Without an 'in' or background in the often niche cultural (to borrow a word from my art wank school education) milieu it's grown from, that aspect is often opaque. Much like the article states: it's nothing more than a filter and social signalling mechanism.
The same holds true in software and technology. There's an endless continuum libraries, languages, tools and machines out there which have trivial impact on the world but are absolute objects of beauty when you know what's inside.
The reason people complain about "high art" is because we're told that everyone should aspire to appreciate high art, and that people who appreciate high art are somehow better than the general public, even though it's deliberately niche and opaque.
> There's an endless continuum libraries, languages, tools and machines out there which have trivial impact on the world but are absolute objects of beauty when you know what's inside.
Imagine if the SF MOMA were replaced with a museum full of those niche libraries and languages, showing these absolute objects of beauty to the general public, and (implicitly) saying "you ought to appreciate the beauty; if you can't appreciate e.g. the beauty of the Haskell programming language is, you're ignorant".
I believe that's called HN.
This! Many, many times I have talked to artists or read their statements, and seen that they are totally out of touch with how to actually communicate with their art. If you tell me your intentions for a piece, what you are trying to communicate, and coming at the piece without that information I see nothing to do with your intentions, you have failed. And the saddest part is when they have expectations that the audience will understand (or care) that all of the "meaning" they are trying to convey falls flat without the words.
I tend to go around the galleries without reading titles or statements. I get more out of it making my own meaning from your work, while being able to pay closer attention to formal qualities.
> they are totally out of touch with how to actually communicate with their art
It sounds like you have a preference for a particular kind of art, and you’re expecting all artists to conform to that preference.
> If you tell me your intentions for a piece, what you are trying to communicate, and coming at the piece without that information I see nothing to do with your intentions, you have failed
This again seems to come from an expectation that all artists produce a particular kind of work. It’s possible that they’ve failed if measured against that particular preference, but that failure is relative to the preference.
To me, a piece that requires context and explanation is just another genre of work, and it’s a genre I appreciate. It can reveal that the creation journey often looks nothing like the finished product, and for many artists, the value of the work comes primarily from the process of expression.

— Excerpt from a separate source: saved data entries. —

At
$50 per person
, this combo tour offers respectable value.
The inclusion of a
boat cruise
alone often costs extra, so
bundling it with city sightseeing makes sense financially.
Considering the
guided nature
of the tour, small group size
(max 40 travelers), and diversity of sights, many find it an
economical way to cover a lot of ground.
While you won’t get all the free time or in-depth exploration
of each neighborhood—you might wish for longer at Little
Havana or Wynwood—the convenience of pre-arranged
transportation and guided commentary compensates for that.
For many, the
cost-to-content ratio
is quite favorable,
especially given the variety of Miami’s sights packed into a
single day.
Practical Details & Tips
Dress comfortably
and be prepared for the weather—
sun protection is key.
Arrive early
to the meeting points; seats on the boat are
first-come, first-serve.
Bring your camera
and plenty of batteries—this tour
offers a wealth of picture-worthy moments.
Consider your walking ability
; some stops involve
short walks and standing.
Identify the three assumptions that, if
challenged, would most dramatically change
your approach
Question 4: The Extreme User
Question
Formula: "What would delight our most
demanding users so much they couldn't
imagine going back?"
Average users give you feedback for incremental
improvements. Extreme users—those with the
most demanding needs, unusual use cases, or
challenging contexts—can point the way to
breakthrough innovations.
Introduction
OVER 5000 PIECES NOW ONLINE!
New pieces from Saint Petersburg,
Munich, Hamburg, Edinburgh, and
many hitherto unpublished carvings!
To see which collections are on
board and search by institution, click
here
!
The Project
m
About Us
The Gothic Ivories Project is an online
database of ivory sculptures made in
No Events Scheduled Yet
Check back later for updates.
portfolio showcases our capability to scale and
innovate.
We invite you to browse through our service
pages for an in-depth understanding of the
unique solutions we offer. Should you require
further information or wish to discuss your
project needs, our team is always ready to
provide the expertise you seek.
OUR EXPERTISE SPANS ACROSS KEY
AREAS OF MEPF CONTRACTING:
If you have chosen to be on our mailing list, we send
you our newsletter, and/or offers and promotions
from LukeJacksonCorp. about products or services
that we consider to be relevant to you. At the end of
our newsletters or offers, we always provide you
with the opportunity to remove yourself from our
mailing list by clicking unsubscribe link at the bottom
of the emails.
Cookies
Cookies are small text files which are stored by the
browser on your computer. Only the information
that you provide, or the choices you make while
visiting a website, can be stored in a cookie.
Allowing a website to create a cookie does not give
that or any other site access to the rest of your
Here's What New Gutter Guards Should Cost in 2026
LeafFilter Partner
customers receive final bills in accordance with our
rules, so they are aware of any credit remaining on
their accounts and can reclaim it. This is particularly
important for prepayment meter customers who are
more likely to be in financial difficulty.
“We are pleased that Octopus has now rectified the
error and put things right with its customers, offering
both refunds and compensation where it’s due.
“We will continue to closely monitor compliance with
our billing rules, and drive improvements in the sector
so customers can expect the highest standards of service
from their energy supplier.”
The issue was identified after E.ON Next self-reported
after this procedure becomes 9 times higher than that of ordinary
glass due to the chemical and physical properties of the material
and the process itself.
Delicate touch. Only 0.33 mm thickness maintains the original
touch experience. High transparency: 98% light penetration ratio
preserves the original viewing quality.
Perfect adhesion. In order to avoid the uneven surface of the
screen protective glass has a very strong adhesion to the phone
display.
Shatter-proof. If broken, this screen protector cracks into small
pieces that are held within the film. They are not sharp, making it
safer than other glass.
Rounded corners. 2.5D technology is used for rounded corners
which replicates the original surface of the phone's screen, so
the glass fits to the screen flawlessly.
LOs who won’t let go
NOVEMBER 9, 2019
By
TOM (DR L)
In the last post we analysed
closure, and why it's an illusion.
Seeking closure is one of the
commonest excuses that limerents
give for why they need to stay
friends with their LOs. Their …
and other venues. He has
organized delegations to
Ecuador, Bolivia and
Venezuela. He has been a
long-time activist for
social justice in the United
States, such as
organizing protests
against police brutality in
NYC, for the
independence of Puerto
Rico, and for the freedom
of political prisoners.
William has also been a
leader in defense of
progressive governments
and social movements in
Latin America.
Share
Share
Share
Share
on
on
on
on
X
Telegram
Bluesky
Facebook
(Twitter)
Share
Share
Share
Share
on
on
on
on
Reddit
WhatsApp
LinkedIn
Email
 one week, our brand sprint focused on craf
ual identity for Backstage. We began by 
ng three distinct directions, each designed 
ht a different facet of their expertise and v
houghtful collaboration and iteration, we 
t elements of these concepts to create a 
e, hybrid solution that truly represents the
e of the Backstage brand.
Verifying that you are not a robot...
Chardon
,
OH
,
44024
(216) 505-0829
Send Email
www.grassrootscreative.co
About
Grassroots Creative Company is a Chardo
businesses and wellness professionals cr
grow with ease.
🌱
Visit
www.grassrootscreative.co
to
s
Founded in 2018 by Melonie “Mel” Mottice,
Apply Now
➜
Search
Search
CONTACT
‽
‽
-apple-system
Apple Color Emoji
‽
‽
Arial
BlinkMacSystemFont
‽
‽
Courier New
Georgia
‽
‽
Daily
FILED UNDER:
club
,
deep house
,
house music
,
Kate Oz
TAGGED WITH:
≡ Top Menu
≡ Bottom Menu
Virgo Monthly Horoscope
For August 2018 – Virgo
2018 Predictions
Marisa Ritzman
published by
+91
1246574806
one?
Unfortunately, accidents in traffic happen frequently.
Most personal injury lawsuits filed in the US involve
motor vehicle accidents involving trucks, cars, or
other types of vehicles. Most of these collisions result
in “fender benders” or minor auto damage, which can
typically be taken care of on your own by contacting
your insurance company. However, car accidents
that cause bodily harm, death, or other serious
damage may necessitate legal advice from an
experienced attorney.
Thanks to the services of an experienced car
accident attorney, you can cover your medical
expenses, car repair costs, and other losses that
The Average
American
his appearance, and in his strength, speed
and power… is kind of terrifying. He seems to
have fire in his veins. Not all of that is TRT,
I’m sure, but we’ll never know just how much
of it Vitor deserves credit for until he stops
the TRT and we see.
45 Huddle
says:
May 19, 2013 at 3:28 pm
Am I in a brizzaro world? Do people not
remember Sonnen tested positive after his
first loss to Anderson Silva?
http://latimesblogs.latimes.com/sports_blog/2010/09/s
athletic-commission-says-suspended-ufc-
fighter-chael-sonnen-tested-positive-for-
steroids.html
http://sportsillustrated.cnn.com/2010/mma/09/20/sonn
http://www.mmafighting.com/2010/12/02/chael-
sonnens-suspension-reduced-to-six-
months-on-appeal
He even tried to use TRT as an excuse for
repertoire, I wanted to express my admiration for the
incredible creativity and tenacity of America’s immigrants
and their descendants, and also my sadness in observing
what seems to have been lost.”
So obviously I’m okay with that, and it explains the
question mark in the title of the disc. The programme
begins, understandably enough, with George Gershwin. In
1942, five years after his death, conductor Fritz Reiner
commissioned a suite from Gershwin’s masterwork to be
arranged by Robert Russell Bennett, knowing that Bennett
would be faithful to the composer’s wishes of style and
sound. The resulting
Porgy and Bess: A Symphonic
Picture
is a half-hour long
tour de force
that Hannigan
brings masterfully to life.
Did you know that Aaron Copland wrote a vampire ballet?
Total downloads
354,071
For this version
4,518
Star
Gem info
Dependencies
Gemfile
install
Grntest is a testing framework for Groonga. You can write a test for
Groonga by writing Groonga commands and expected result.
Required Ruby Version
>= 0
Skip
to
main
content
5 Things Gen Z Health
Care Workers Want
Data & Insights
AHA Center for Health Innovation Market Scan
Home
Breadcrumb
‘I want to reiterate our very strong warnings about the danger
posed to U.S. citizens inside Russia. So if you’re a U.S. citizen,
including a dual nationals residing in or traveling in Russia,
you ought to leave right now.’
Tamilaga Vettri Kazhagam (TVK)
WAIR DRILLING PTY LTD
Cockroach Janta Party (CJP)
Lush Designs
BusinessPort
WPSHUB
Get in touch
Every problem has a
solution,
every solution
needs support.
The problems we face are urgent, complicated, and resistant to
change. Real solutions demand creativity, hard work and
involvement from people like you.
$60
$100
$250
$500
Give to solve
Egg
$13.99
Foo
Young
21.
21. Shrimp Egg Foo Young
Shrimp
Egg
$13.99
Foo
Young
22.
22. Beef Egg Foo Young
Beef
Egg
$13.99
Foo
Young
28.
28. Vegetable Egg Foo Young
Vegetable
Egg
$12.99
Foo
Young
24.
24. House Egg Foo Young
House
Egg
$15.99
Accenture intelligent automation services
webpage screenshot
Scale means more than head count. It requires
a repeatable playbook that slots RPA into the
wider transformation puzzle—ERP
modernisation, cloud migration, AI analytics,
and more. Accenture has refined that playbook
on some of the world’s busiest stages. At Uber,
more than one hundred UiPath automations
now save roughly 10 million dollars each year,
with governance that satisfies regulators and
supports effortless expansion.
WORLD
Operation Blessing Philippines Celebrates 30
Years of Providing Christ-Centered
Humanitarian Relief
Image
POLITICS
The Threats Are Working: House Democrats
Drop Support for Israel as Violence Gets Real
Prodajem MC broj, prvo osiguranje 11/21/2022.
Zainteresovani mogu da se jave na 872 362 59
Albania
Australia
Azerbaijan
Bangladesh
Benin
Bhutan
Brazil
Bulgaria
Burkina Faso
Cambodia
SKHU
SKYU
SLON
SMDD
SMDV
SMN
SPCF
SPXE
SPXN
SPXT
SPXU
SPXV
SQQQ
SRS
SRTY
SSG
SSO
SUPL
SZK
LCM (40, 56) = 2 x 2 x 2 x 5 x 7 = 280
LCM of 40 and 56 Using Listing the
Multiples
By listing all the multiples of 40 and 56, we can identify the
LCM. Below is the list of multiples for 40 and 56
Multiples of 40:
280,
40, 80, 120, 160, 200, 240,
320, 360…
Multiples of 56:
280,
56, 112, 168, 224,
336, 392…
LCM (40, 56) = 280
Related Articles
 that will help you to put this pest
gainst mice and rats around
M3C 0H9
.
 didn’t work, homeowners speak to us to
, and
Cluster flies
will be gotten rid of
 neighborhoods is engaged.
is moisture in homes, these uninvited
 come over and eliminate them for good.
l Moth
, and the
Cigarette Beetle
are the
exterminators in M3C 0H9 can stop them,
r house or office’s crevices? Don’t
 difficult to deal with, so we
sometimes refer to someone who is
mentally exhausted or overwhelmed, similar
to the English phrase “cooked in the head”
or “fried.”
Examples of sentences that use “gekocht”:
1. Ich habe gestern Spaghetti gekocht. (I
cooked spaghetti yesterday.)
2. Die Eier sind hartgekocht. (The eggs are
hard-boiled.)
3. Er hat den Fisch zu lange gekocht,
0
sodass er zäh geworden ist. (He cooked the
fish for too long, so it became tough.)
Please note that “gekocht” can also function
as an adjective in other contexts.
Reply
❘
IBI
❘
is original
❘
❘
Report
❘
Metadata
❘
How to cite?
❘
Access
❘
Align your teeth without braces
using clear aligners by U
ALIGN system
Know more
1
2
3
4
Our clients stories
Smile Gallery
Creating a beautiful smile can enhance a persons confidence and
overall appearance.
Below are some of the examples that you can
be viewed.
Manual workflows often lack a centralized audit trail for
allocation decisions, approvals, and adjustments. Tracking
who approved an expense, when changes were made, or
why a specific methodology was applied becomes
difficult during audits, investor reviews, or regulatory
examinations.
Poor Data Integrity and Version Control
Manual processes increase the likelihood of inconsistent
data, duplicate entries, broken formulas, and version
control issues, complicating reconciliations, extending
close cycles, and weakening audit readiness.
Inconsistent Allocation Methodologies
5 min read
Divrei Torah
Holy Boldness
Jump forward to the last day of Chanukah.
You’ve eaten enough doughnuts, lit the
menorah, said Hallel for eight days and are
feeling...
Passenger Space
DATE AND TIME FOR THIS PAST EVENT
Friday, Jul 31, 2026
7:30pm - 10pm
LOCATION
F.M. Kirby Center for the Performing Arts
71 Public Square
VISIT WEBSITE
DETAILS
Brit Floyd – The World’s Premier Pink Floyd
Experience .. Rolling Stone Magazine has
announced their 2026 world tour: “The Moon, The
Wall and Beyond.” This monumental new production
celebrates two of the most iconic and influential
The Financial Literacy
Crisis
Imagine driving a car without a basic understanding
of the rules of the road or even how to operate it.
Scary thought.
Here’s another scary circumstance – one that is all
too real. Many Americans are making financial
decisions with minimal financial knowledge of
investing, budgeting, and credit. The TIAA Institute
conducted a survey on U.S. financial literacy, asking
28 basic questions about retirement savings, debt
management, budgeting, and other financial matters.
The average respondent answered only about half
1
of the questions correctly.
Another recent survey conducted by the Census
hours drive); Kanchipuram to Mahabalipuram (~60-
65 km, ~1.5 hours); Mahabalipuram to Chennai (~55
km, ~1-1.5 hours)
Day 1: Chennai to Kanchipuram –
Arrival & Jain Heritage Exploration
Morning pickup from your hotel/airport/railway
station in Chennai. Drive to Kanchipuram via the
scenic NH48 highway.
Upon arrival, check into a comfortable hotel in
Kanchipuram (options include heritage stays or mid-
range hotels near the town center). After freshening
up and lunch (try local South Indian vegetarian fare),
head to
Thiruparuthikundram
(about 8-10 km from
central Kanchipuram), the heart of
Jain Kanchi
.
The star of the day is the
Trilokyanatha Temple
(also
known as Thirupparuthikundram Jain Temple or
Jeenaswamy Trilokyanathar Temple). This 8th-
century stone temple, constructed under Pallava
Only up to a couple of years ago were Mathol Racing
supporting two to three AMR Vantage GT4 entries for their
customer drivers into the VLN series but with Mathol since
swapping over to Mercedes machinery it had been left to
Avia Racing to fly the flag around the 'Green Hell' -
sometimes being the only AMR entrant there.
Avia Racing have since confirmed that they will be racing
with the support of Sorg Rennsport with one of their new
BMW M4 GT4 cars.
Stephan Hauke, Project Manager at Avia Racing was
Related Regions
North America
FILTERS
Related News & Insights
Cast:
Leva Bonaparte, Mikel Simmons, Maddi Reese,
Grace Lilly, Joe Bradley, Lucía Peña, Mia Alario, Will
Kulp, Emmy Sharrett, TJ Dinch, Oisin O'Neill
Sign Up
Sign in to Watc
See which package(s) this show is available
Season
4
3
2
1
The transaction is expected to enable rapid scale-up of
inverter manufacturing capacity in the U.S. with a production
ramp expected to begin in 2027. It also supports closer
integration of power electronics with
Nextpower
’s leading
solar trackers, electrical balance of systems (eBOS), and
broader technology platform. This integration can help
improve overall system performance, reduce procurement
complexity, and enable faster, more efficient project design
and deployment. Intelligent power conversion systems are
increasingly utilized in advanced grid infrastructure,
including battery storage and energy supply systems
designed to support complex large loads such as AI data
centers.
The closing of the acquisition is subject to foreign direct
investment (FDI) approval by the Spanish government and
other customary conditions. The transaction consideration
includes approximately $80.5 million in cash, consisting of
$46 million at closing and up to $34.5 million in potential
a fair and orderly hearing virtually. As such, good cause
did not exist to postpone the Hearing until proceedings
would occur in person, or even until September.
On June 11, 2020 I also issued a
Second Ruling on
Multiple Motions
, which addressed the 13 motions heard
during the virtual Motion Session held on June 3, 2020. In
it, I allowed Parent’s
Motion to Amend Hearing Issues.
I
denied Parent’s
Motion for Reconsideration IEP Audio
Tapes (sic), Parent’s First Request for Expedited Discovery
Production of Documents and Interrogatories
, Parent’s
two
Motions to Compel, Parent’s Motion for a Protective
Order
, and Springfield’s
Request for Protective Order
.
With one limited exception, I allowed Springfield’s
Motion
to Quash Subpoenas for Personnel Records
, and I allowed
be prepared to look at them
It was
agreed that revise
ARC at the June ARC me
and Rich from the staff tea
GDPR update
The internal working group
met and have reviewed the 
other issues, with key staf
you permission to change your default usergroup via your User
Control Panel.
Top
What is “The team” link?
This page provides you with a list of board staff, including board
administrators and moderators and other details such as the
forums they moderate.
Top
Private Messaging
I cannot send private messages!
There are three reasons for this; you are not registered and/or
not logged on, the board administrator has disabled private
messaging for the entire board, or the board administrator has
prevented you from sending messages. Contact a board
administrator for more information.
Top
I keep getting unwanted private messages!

This doesn’t have to be your cup of tea. But neither does it make the work a failure.
Yes, you are correct, it doesn't make the work a failure. However, with my practice and my intentions, I personally do think I have failed if I need a statement to explain the piece. In addition to contemporary audiences, I like to think of how future archaeologists might interpret an artifact, without any explicit context.
> To me, a piece that requires context and explanation is just another genre of work, and it’s a genre I appreciate. It can reveal that the creation journey often looks nothing like the finished product, and for many artists, the value of the work comes primarily from the process of expression.
I can get behind this. The issue for me is that artists who rely too heavily on their statements to impart meaning might be limiting themselves in their visual vocabulary and the conversation. Having known people who get upset when they are trying to convey very specific concepts outlined in their statement, but audience members choose to interpret it differently, the failure, to me, is within them, not the piece.
Part of my problem might be that when I was starting out, the only places in a gallery available for words was the name of the show and the title.